→ **WHAT IS REQUIRED**: Please repeat the stretch of the records from the line containing "systematic prediction bias." through the line containing "This study proposes", word for word.

→ **GIVEN DATA**:
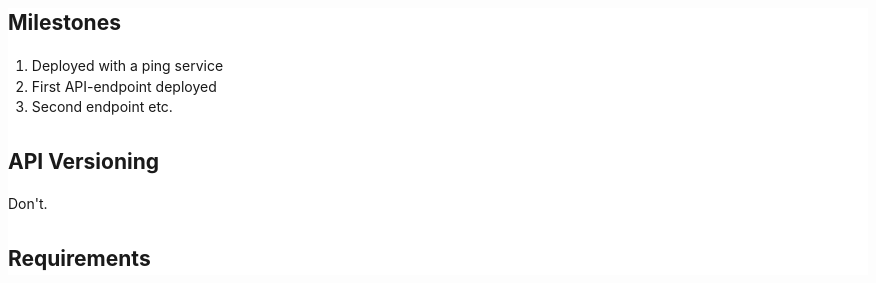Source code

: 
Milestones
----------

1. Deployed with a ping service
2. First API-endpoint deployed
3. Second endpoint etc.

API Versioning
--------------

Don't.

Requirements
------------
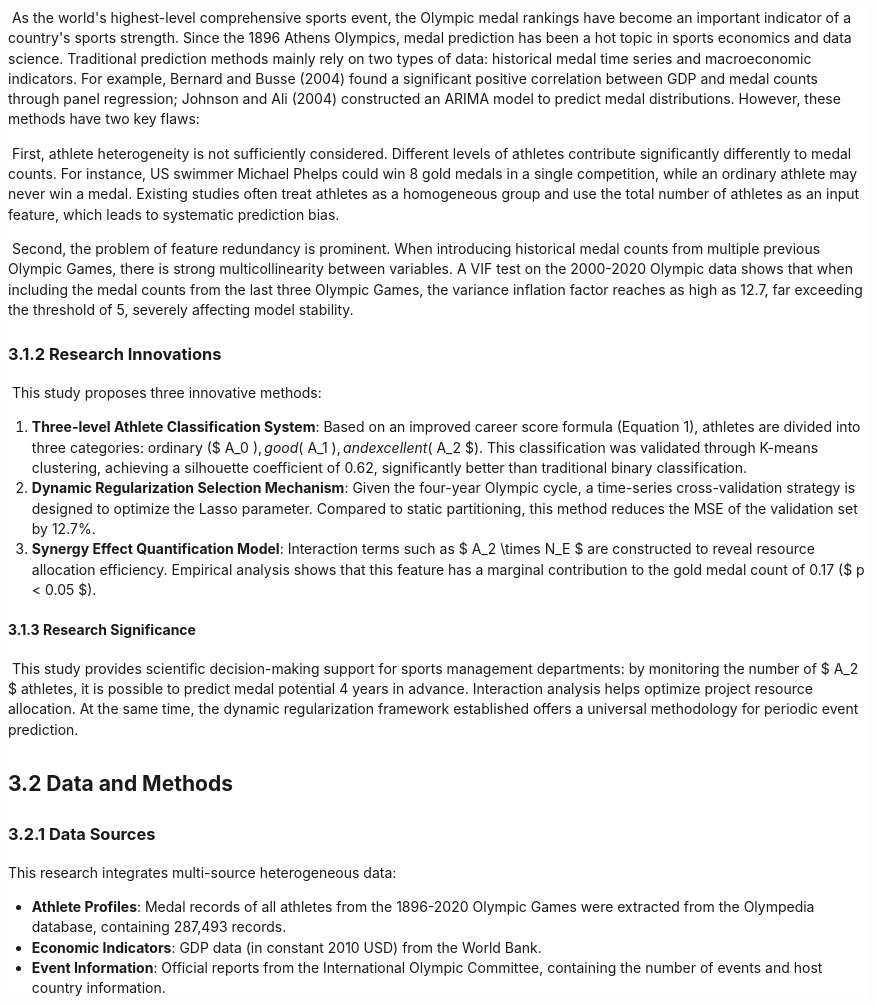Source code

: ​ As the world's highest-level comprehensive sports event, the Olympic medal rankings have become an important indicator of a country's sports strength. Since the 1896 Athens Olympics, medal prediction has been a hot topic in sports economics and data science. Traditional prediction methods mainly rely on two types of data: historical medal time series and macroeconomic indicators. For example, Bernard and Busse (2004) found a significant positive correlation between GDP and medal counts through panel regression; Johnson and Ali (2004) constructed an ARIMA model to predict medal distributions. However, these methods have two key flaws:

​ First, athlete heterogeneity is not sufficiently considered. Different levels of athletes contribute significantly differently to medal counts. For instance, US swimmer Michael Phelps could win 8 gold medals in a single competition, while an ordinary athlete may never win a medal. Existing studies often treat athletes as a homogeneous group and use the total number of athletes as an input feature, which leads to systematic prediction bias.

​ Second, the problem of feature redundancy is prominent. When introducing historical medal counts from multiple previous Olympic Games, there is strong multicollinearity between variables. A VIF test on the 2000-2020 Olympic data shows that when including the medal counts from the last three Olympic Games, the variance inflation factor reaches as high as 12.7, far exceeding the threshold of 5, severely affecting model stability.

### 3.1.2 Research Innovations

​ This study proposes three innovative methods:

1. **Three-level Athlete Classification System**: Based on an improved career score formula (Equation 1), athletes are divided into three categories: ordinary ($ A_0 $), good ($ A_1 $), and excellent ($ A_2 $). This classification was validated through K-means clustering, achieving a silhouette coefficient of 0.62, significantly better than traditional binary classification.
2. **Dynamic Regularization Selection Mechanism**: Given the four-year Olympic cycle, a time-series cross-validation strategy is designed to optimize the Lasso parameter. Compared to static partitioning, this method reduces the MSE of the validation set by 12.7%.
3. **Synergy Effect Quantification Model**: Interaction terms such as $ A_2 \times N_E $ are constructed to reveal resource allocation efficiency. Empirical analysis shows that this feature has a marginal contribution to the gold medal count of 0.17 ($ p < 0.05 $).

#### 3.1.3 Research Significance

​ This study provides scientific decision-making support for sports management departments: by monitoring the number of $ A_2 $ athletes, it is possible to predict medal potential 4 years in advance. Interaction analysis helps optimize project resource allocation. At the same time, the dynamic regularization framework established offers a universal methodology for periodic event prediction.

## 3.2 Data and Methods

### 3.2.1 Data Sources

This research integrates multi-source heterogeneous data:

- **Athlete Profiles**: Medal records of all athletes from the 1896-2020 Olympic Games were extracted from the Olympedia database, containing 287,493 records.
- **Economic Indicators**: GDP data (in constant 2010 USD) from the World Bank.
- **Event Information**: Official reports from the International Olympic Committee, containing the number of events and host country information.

→ **ANSWER TO THE PROBLEM**:
​ First, athlete heterogeneity is not sufficiently considered. Different levels of athletes contribute significantly differently to medal counts. For instance, US swimmer Michael Phelps could win 8 gold medals in a single competition, while an ordinary athlete may never win a medal. Existing studies often treat athletes as a homogeneous group and use the total number of athletes as an input feature, which leads to systematic prediction bias.

​ Second, the problem of feature redundancy is prominent. When introducing historical medal counts from multiple previous Olympic Games, there is strong multicollinearity between variables. A VIF test on the 2000-2020 Olympic data shows that when including the medal counts from the last three Olympic Games, the variance inflation factor reaches as high as 12.7, far exceeding the threshold of 5, severely affecting model stability.

### 3.1.2 Research Innovations

​ This study proposes three innovative methods:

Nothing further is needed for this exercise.